That's the excuse often said by Nintendo fanboys in order to antagonize Rare and damage control the selling to Microsoft but that's silly. Rare may had some layoffs, but still it was perhaps the strongest western dev they had a the time. It was actually Microsoft's blame and their inability to properly manage Rare and it's franchises that ruined it. At Nintendo hands, it's very likely they could still keep the relevance they had. Remember, Retro also had lay offs, most of the Prime series departed, but Nintendo still managed to keep it strong and able to develop two great DK games. Rare probably would have made a sequel to DK 64 for GCN that would be a major seller, as well it's other big IPs, strongly identified to Nintendo's ecosystem and audience. Rare's IPs never managed to have the same appealing and reception from MS's crowd.

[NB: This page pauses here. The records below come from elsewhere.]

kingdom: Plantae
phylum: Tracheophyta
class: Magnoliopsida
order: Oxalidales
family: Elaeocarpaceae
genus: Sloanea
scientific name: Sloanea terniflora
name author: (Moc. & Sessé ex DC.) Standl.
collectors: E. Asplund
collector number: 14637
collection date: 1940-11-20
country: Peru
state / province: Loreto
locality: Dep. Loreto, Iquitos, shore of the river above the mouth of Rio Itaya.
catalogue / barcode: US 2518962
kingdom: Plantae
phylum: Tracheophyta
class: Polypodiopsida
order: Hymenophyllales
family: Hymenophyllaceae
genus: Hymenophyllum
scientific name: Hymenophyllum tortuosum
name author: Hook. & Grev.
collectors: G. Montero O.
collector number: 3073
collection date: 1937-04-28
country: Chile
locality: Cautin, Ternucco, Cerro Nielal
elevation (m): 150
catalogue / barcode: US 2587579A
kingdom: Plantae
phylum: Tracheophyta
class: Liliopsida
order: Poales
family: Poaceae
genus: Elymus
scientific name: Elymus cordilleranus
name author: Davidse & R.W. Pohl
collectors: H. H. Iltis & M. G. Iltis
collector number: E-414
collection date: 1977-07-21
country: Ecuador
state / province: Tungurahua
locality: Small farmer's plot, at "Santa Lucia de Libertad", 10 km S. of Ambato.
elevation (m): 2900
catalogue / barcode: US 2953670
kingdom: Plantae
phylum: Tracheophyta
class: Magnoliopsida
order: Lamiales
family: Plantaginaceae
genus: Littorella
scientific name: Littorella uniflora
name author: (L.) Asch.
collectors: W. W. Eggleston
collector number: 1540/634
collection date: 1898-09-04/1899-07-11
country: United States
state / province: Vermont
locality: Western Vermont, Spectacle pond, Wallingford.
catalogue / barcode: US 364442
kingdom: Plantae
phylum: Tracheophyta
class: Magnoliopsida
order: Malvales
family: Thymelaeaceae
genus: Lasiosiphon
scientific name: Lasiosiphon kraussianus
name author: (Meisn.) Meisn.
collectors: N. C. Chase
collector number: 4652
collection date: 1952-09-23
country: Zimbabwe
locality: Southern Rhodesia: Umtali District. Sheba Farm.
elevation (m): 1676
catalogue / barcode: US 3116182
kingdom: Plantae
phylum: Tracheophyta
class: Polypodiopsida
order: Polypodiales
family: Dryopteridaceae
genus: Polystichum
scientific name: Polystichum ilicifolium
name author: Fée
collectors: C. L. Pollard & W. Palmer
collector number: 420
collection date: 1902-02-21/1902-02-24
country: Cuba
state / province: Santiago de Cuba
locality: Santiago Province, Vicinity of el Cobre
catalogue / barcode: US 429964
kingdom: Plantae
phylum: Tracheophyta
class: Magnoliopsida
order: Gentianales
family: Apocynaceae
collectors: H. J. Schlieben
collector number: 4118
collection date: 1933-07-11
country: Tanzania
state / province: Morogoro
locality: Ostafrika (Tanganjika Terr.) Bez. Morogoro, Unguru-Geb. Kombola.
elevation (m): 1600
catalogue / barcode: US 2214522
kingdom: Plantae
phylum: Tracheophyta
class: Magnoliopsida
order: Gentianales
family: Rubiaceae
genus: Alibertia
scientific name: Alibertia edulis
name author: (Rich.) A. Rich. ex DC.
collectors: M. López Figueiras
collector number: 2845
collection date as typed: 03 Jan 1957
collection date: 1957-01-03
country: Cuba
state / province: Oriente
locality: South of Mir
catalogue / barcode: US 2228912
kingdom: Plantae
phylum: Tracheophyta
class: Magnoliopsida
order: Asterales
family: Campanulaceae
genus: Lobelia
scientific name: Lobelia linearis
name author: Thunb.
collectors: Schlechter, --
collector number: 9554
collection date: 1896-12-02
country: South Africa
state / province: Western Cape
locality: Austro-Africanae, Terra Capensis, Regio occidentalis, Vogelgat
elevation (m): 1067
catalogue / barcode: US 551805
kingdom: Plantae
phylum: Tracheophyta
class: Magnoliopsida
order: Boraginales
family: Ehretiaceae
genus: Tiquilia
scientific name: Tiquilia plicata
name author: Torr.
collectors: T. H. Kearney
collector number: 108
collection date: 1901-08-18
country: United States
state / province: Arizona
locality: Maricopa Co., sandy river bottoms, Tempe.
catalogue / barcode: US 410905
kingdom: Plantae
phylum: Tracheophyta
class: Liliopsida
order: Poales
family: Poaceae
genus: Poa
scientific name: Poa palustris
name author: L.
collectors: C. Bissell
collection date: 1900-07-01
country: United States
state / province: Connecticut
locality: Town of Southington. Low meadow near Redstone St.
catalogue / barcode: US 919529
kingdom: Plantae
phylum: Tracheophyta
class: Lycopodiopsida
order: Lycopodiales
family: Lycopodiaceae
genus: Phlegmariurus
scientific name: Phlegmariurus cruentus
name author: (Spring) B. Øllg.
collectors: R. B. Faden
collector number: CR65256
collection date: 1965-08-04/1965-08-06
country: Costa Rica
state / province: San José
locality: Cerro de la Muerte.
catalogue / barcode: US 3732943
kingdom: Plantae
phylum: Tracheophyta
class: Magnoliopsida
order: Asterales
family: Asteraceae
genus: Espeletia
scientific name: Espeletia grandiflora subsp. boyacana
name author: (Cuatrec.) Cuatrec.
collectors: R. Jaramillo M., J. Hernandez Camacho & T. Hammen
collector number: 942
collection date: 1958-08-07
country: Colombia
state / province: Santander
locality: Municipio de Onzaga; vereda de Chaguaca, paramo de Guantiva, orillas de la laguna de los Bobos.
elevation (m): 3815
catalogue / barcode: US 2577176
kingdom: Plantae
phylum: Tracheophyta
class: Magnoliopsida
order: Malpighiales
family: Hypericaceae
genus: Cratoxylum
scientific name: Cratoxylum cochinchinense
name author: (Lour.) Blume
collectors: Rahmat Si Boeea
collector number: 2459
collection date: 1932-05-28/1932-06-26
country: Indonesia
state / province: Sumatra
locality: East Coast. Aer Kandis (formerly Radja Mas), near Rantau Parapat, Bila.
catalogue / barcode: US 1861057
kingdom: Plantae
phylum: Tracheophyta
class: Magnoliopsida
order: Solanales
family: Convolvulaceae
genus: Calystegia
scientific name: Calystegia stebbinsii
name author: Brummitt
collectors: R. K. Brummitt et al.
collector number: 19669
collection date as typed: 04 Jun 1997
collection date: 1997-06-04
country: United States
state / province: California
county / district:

Giving away strong and highly appealing to the western crowd IPs, such as Killer Instinct, Perfect Dark, Conker, Banjo, etc.. took a hit into Nintendo's range diversity and it's appeal toward the western audience was severely held back. Nintendo never managed to create something close to Rare's aesthetics to properly fill the void left. There's nothing on Nintendo's library closely resembling aesthetics from Rare games such as KI, PD and Conker. This diversity was lost with Rare's sellout and consequently the lost of it's IPs. That was a very short-sighted decision from Nintendo, not only because they lost strong, western appealing IPs, but they chose to give them to it's competitor. The "Rare was on a downward spiral" excuse doesn't make any sense either. Rare developed, from 2000-2002, one of the best N64 titles such as Banjo Tooie, Perfect Dark and Conker's Bad Fur Day. Star Fox Adventures is regarded as a failure, but it's obvious incomplete and the sellout negotiations took a hit in the final product, not because Rare was "falling apart" as some claim.
Imagine if Sony sells Naughty Dog along with Uncharted and Last of Us for Nintendo? It would be a similar situation.
That's the reason why there's expectations among Nintendo fans for Retro and NLG to properly fill the void left from Rare (and others ex-secord-parties). There's very few Nintendo IP's at the moment targeting the west especifically, something they had in the past.